» TRECHO FORNECIDO
= = = = =

Isso supõe retornar ao “não há” do aforismo “não há relação sexual”. Jacques-Alain Miller o comenta assim na Conversação de Arcachon: “O ‘Não há’, de Lacan, é a página em branco, não está inscrito. Devemos distinguir a negação de uma proposição escrita da não escrita dessa proposição”[12] . J.-A. Miller propôs uma escrita para isso, representando a ausência de relação sexual simplesmente com o símbolo do conjunto vazio, e escrevendo acima dele “o sigma do sintoma”. Nesse “não há”, trata-se de uma outra falta que não a da foraclusão. O “não há relação sexual” não é um furo: é um puro “não há”. É, portanto, como “inscritível, fundável, como relação”[13] que a relação sexual não existe. Por conseguinte, teremos que interrogar, aqui, o verdadeiro valor daquilo que se escreve.

= = = = =

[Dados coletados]

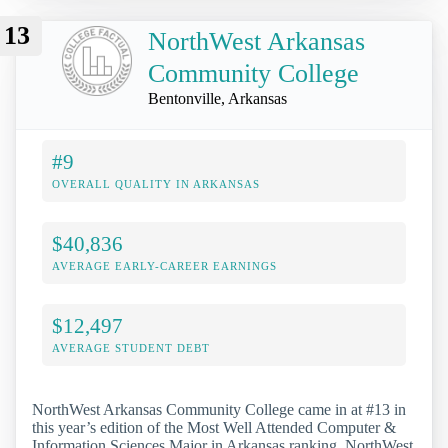
13
NorthWest Arkansas
Community College
Bentonville, Arkansas
#9
OVERALL QUALITY IN ARKANSAS
$40,836
AVERAGE EARLY-CAREER EARNINGS
$12,497
AVERAGE STUDENT DEBT
NorthWest Arkansas Community College came in at #13 in
this year’s edition of the Most Well Attended Computer &
Information Sciences Major in Arkansas ranking. NorthWest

= = = = =

» EXPLORE O MATERIAL
a) Repita exatamente o trecho, da parte que começa com as palavras “Isso supõe retornar” até a que termina com “que se escreve.”.
b) Diga se cada afirmação concorda com o trecho, respondendo sim ou não e citando exatamente as palavras do trecho que decidem: (i) Miller representa a ausência de relação sexual com o símbolo do conjunto vazio; (ii) o “não há relação sexual” é descrito como um furo; (iii) a falta de que se trata no “não há” é a mesma da foraclusão.
O material coletado não é necessário.

» RESULTADOS DAS TAREFAS
a)
Isso supõe retornar ao “não há” do aforismo “não há relação sexual”. Jacques-Alain Miller o comenta assim na Conversação de Arcachon: “O ‘Não há’, de Lacan, é a página em branco, não está inscrito. Devemos distinguir a negação de uma proposição escrita da não escrita dessa proposição”[12] . J.-A. Miller propôs uma escrita para isso, representando a ausência de relação sexual simplesmente com o símbolo do conjunto vazio, e escrevendo acima dele “o sigma do sintoma”. Nesse “não há”, trata-se de uma outra falta que não a da foraclusão. O “não há relação sexual” não é um furo: é um puro “não há”. É, portanto, como “inscritível, fundável, como relação”[13] que a relação sexual não existe. Por conseguinte, teremos que interrogar, aqui, o verdadeiro valor daquilo que se escreve.

b)
(i) Sim: “representando a ausência de relação sexual simplesmente com o símbolo do conjunto vazio”.
(ii) Não: “não é um furo”.
(iii) Não: “trata-se de uma outra falta que não a da foraclusão”.